* [Instruction] Reproduce, word for word, the stretch of rows from the start through the line containing "употреблении в пищу, она", including both ends.
════════════════
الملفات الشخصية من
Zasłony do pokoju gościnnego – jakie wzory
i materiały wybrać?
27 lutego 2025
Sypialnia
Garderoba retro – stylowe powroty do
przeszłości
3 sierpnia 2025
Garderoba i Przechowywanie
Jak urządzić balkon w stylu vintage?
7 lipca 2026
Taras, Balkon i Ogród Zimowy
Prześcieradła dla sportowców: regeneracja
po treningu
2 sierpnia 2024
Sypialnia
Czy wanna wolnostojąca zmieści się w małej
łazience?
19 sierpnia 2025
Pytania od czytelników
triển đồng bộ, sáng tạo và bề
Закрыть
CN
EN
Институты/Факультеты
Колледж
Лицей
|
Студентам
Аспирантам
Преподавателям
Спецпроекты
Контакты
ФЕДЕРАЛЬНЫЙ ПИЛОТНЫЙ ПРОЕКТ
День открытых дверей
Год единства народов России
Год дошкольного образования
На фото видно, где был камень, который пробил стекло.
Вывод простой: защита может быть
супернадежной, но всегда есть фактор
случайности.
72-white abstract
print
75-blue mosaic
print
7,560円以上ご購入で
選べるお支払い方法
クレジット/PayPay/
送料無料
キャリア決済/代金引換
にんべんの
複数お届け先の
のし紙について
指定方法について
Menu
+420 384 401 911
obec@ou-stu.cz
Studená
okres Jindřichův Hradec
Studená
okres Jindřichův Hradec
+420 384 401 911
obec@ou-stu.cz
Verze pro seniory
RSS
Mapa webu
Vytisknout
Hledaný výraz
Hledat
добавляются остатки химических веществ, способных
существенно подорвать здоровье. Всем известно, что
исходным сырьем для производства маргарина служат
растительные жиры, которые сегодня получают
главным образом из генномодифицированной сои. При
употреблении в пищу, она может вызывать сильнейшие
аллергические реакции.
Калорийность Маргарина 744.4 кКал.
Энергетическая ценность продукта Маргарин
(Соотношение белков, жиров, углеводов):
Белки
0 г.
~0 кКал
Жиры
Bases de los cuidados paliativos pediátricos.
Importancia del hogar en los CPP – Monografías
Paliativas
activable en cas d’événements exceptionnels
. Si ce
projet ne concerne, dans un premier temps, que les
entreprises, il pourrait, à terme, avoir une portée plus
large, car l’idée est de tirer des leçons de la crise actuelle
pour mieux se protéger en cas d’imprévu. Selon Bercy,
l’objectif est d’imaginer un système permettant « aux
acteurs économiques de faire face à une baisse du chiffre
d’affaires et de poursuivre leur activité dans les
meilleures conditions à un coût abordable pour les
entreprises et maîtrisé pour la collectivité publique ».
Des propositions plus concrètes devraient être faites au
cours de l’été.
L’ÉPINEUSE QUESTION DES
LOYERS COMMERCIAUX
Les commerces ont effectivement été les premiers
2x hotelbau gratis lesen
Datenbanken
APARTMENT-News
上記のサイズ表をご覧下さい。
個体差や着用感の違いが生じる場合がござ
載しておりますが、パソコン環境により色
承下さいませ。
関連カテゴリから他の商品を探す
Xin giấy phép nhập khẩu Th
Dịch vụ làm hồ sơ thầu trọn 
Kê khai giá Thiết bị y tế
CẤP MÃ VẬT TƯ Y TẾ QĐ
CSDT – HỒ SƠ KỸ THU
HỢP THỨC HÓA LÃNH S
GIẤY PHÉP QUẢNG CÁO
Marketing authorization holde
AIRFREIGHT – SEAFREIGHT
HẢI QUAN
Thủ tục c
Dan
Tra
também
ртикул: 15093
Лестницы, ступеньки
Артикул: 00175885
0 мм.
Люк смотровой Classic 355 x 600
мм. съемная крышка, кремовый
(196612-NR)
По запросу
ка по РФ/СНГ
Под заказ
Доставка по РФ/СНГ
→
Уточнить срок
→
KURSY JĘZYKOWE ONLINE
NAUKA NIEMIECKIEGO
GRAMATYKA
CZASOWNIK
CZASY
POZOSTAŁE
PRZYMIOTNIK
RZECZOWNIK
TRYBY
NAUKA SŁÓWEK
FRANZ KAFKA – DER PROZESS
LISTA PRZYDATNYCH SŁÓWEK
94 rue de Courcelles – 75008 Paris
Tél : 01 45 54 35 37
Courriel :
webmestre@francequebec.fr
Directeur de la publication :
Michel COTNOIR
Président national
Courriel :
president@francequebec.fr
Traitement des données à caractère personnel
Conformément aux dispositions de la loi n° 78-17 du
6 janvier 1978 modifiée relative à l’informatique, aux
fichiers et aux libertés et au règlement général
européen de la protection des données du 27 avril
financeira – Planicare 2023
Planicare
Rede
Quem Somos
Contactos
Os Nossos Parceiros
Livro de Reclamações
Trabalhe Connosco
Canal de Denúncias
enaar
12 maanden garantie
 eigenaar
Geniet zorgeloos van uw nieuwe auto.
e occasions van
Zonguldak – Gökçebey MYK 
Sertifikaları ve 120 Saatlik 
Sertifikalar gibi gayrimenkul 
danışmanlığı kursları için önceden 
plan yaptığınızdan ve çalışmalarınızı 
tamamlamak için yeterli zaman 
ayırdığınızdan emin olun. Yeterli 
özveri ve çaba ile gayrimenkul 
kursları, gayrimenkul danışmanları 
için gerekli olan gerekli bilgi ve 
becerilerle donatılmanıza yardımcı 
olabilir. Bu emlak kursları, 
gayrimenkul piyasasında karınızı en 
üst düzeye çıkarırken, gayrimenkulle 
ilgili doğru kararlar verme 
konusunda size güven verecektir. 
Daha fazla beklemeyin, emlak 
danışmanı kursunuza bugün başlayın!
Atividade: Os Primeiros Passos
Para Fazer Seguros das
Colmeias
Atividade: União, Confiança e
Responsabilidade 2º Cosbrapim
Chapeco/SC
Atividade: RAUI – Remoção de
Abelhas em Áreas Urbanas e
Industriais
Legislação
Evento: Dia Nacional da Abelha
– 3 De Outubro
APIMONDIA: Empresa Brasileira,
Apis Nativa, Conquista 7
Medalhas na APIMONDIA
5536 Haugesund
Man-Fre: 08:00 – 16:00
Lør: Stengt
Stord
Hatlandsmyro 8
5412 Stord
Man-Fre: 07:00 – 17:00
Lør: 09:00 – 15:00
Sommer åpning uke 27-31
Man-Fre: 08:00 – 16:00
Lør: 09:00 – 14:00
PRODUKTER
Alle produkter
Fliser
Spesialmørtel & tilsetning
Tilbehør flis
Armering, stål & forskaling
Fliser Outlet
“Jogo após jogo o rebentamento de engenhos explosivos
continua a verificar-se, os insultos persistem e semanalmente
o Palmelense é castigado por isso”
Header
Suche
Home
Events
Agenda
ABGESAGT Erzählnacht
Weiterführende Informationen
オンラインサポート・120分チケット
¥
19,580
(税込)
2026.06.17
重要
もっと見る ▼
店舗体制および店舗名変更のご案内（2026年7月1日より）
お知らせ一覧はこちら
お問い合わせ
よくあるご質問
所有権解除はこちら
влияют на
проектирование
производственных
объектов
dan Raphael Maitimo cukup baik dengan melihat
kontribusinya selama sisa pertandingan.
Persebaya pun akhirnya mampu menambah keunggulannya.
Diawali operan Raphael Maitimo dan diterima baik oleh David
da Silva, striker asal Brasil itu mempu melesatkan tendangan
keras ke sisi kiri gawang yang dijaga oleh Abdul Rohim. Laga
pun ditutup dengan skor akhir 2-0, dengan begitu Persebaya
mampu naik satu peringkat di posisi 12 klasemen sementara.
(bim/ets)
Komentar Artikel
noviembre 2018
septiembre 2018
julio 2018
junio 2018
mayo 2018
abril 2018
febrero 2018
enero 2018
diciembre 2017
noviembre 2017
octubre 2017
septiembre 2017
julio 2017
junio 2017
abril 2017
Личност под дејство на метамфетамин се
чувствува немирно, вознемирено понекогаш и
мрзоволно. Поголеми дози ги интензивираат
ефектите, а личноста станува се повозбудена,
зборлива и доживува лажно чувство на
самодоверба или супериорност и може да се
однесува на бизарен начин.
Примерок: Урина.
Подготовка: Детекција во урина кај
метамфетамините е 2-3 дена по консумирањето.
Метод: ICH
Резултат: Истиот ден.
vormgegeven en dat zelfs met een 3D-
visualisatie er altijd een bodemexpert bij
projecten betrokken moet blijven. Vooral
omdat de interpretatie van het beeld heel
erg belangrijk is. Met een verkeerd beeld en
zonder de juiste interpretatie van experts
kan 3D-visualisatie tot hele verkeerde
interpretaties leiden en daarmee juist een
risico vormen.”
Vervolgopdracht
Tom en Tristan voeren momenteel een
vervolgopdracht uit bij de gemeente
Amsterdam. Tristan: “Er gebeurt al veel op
════════════════
* [Exercise output]
الملفات الشخصية من
Zasłony do pokoju gościnnego – jakie wzory
i materiały wybrać?
27 lutego 2025
Sypialnia
Garderoba retro – stylowe powroty do
przeszłości
3 sierpnia 2025
Garderoba i Przechowywanie
Jak urządzić balkon w stylu vintage?
7 lipca 2026
Taras, Balkon i Ogród Zimowy
Prześcieradła dla sportowców: regeneracja
po treningu
2 sierpnia 2024
Sypialnia
Czy wanna wolnostojąca zmieści się w małej
łazience?
19 sierpnia 2025
Pytania od czytelników
triển đồng bộ, sáng tạo và bề
Закрыть
CN
EN
Институты/Факультеты
Колледж
Лицей
|
Студентам
Аспирантам
Преподавателям
Спецпроекты
Контакты
ФЕДЕРАЛЬНЫЙ ПИЛОТНЫЙ ПРОЕКТ
День открытых дверей
Год единства народов России
Год дошкольного образования
На фото видно, где был камень, который пробил стекло.
Вывод простой: защита может быть
супернадежной, но всегда есть фактор
случайности.
72-white abstract
print
75-blue mosaic
print
7,560円以上ご購入で
選べるお支払い方法
クレジット/PayPay/
送料無料
キャリア決済/代金引換
にんべんの
複数お届け先の
のし紙について
指定方法について
Menu
+420 384 401 911
obec@ou-stu.cz
Studená
okres Jindřichův Hradec
Studená
okres Jindřichův Hradec
+420 384 401 911
obec@ou-stu.cz
Verze pro seniory
RSS
Mapa webu
Vytisknout
Hledaný výraz
Hledat
добавляются остатки химических веществ, способных
существенно подорвать здоровье. Всем известно, что
исходным сырьем для производства маргарина служат
растительные жиры, которые сегодня получают
главным образом из генномодифицированной сои. При
употреблении в пищу, она может вызывать сильнейшие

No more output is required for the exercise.